The traditional, ritual, violent forms of control have been replaced by discipline. Under disciplinary systems the body is seen as something that can be subjected, used, transformed and improved individually. It aims to make the individual body “more obedient as it becomes more useful, and conversely”(Focault, 182). Discipline is concerned with the infinitesimal details of the individuals’ lives. It emerged in order to address the inefficiencies that arose with the rise of industrial production and the subsequent accumulation of the population into large institutions. Discipline is a technology, a set of techniques for ordering human multiplicities. The aim of discipline is to increase the docility and utility of the elements of a system thereby increasing the efficiency of the entire mass phenomena.

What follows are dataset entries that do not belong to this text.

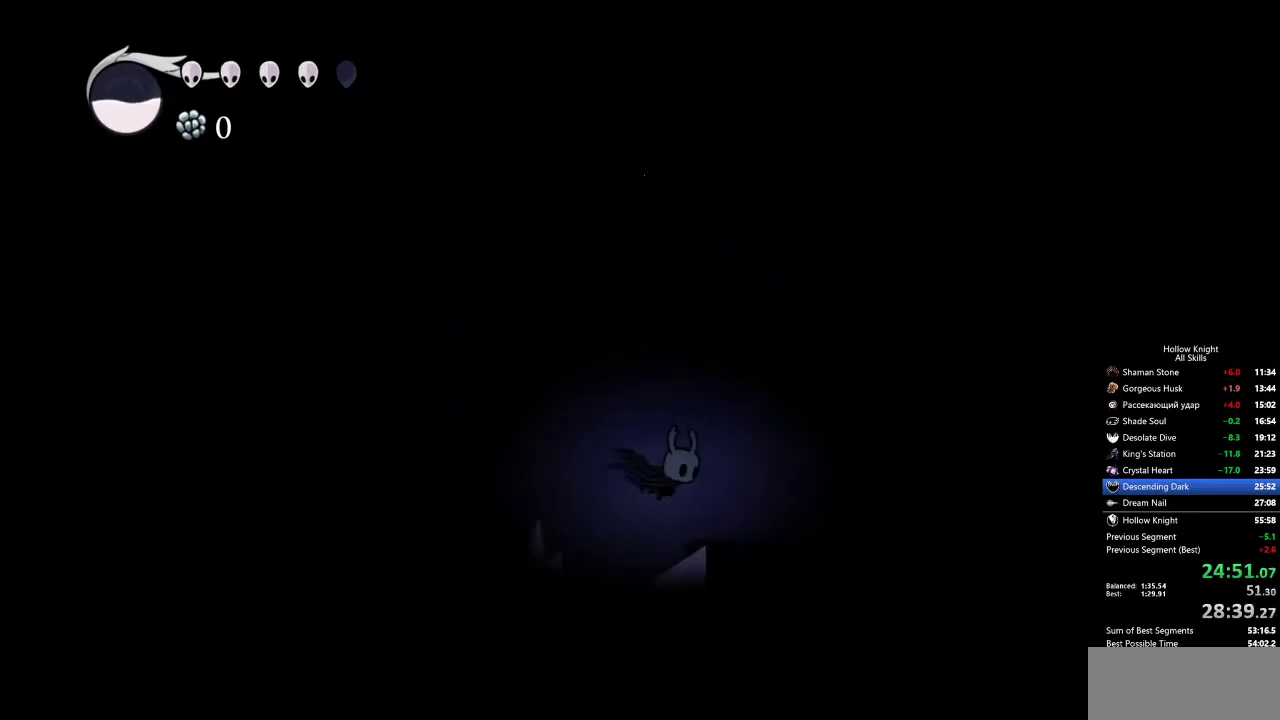
{"keys": ["jump", "right"], "events": [[333, "jump", "down"]]}
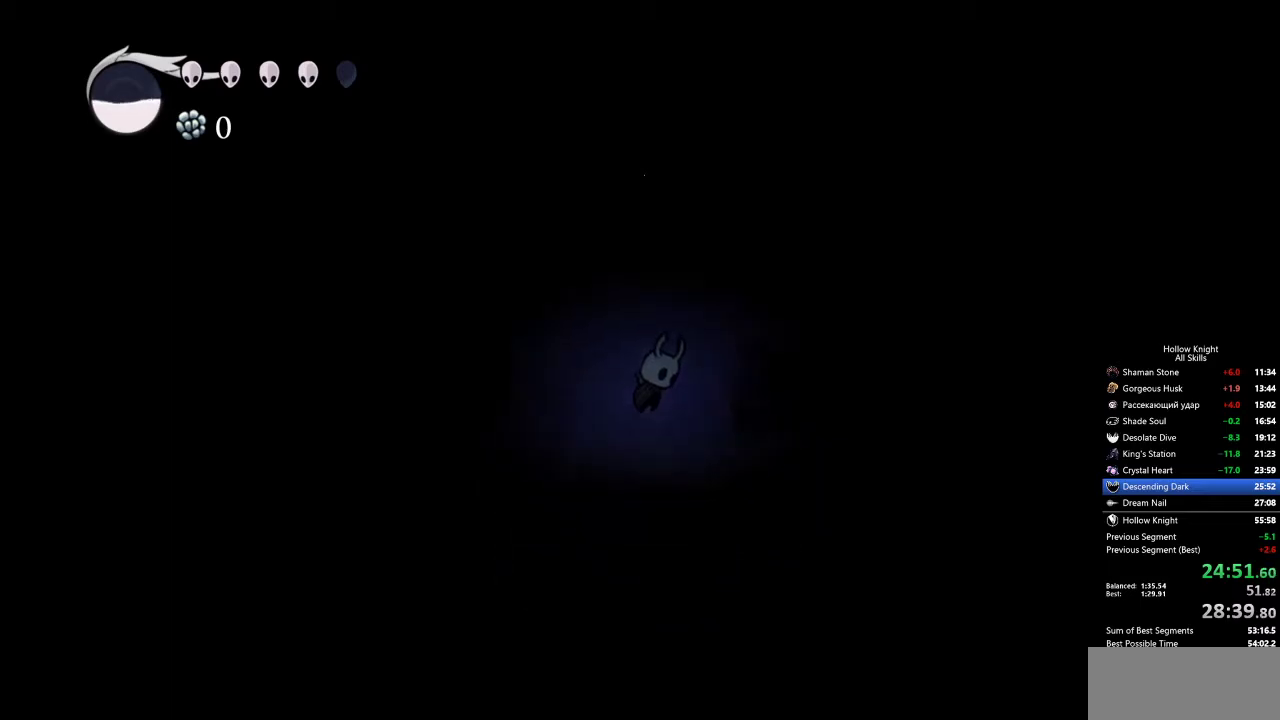
{"keys": ["right"], "events": [[250, "dash", "down"], [300, "jump", "up"], [400, "dash", "up"]]}
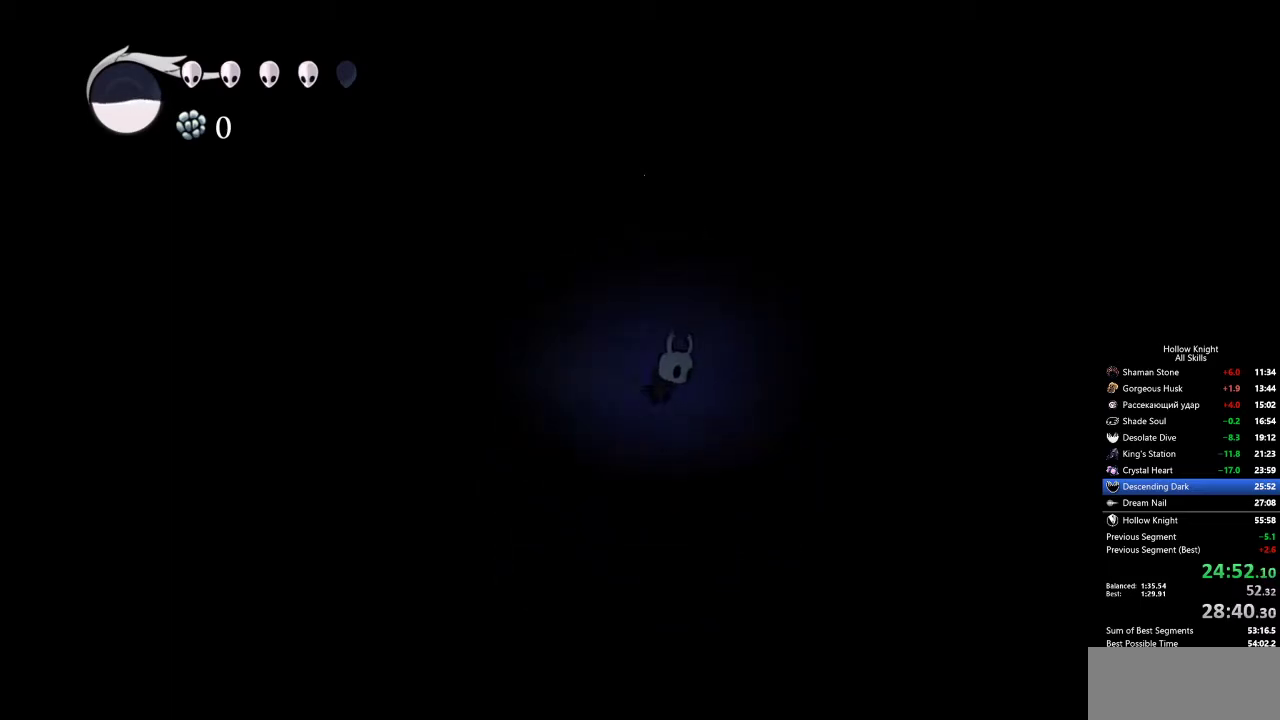
{"keys": ["right"], "events": [[350, "dash", "down"], [450, "dash", "up"]]}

Through hierarchical observation (via surveillance), normalizing judgment (via punishment) and examination the masses are individualized and categorized by degrees of normality. The process of normalization ensures homogeneity as well as individuality, which allows for the determination of difference. Examination is the ritual of power of discipline, serving as a mechanism of objectification. It provides documentation of the individual, thus formalizing the individual within power relation. It provides a framework in which the individual is analyzable, describable object and for which the document serves as a tool of control and domination.
In “Postscript on the Societies of Control” Deleuze reflects on the difference between Foucault’s Discipline and a new form of control, which he refers to as the societies of control. In societies of control controls are modulations, factories are replaced by corporations, schools by perpetual learning and examination by continuous control. Societies of control are societies in a higher order capitalism in which the operation of markets is the instrument of social control and individuals are pitted against one another in order to motivate.

How does Foucault’s analysis of the examination and Deleuze’s analysis of competition for the purpose of motivation relate to the systems of control in Concordia University? Compuational Arts? CART 255? Can you see either of these models of systems of control functioning in these environment?

What kinds of architectures (if any) will enforce societies of control?